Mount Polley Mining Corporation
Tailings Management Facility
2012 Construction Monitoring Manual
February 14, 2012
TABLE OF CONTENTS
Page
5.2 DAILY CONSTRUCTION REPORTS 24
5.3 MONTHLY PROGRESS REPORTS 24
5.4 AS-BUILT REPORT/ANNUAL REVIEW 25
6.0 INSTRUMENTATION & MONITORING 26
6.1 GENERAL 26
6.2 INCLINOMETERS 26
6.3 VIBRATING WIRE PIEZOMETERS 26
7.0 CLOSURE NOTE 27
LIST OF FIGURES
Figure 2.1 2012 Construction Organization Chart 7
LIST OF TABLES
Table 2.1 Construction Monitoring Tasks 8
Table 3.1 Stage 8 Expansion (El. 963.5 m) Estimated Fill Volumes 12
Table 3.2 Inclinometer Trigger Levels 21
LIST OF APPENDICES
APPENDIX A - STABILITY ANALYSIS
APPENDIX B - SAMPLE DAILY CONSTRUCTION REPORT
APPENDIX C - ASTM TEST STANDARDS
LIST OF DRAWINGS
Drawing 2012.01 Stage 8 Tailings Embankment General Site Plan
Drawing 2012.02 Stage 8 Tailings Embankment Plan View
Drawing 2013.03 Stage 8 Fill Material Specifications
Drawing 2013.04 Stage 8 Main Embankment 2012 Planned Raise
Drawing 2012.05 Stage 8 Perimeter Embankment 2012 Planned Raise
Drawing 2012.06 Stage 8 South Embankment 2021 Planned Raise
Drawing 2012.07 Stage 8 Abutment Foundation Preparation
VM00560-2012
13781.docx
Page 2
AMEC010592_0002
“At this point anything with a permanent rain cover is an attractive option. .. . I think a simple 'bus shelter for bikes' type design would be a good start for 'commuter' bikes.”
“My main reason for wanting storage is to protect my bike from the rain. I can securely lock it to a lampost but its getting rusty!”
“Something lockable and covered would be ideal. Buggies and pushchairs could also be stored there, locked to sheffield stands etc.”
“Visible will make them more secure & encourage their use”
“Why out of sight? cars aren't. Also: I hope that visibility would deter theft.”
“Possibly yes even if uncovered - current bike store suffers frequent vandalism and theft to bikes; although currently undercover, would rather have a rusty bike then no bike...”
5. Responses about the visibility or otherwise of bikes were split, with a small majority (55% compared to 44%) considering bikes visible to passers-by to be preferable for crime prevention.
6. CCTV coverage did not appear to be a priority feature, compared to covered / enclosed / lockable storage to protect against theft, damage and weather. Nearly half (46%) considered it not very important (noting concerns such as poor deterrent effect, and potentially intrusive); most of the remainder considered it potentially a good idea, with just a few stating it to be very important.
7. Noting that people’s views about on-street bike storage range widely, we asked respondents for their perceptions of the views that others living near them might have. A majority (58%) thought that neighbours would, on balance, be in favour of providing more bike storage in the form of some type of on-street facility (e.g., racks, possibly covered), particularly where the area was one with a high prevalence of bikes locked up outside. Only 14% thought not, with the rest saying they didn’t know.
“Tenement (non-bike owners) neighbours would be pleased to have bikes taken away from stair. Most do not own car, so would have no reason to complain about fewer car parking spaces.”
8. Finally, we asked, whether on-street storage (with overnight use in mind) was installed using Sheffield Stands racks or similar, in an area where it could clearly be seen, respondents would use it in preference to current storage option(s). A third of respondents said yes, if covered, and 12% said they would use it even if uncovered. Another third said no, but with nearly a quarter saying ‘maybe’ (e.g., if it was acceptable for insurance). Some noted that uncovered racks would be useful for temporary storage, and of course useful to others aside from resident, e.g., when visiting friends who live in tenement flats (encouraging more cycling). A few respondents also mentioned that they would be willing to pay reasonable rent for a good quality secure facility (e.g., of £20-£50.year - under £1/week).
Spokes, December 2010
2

============

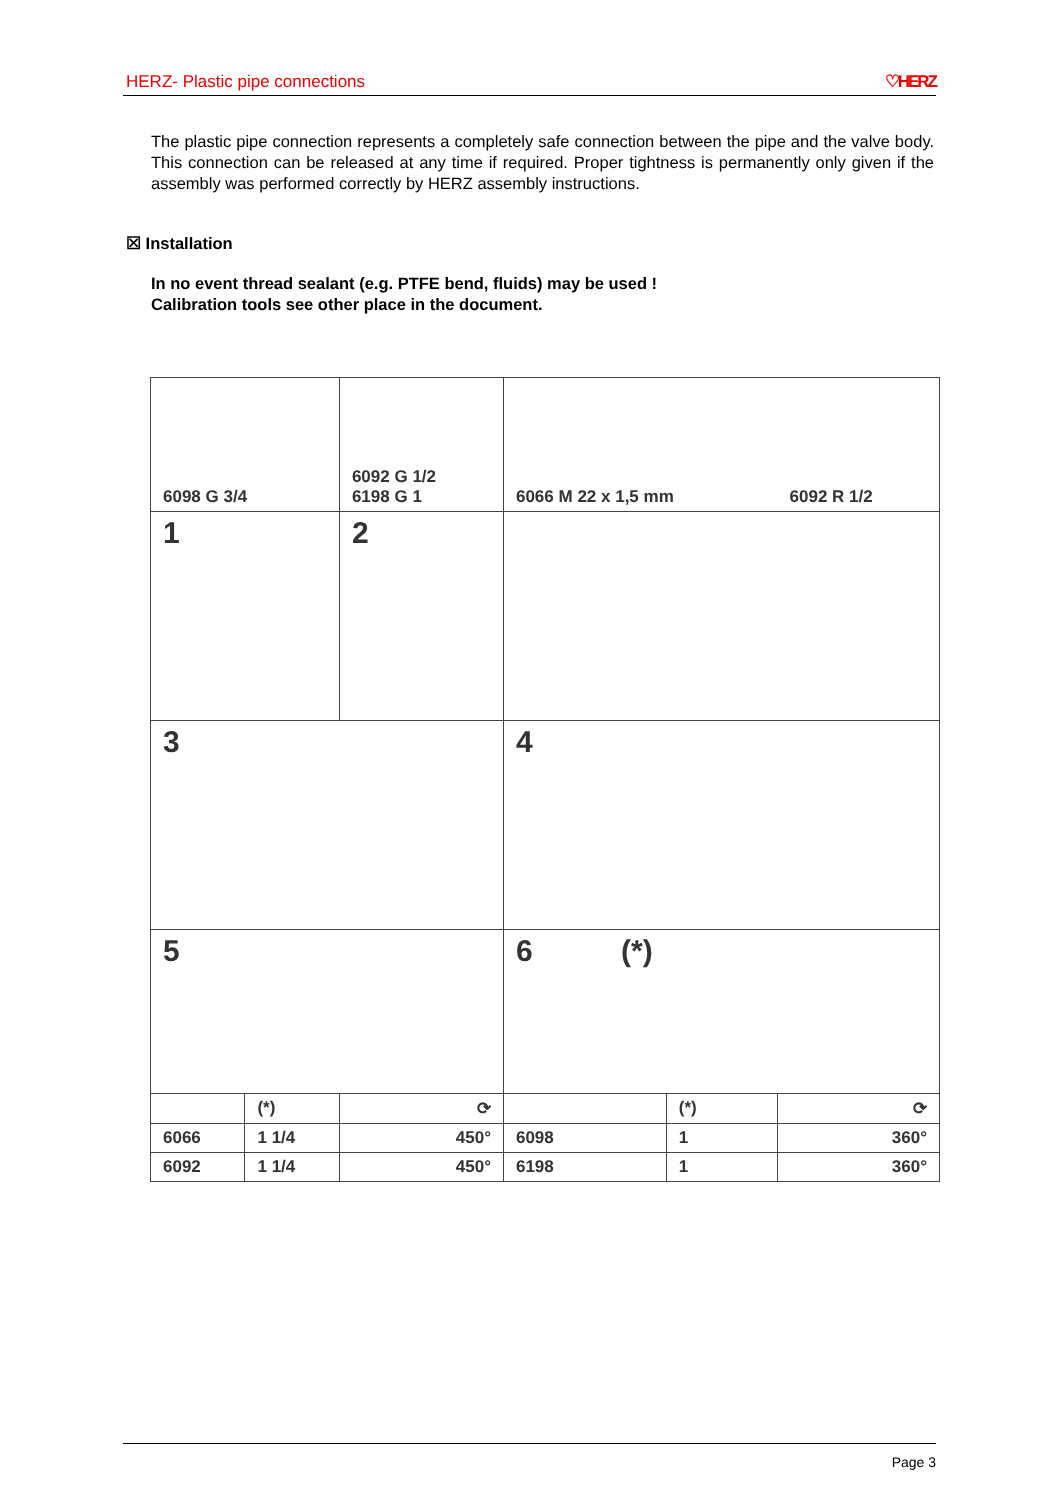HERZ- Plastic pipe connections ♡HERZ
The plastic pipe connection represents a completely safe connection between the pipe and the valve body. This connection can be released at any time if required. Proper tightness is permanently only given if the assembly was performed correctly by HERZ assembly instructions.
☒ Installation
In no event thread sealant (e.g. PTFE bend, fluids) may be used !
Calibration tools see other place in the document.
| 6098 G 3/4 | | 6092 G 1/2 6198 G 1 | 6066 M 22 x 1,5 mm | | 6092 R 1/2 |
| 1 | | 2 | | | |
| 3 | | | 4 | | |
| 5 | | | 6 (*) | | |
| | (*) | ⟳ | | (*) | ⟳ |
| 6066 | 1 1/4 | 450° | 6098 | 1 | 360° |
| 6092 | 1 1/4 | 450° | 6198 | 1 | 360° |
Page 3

============

-- WHAT TO DO --
Reproducing the whole listing above is not the task. Copy exactly only the lines from the one with "Mount Polley Mining Corporation" to the one with "6.3 VIBRATING WIRE PIEZOMETERS 26", both kept.

-- THE ANSWER --
Mount Polley Mining Corporation
Tailings Management Facility
2012 Construction Monitoring Manual
February 14, 2012
TABLE OF CONTENTS
Page
5.2 DAILY CONSTRUCTION REPORTS 24
5.3 MONTHLY PROGRESS REPORTS 24
5.4 AS-BUILT REPORT/ANNUAL REVIEW 25
6.0 INSTRUMENTATION & MONITORING 26
6.1 GENERAL 26
6.2 INCLINOMETERS 26
6.3 VIBRATING WIRE PIEZOMETERS 26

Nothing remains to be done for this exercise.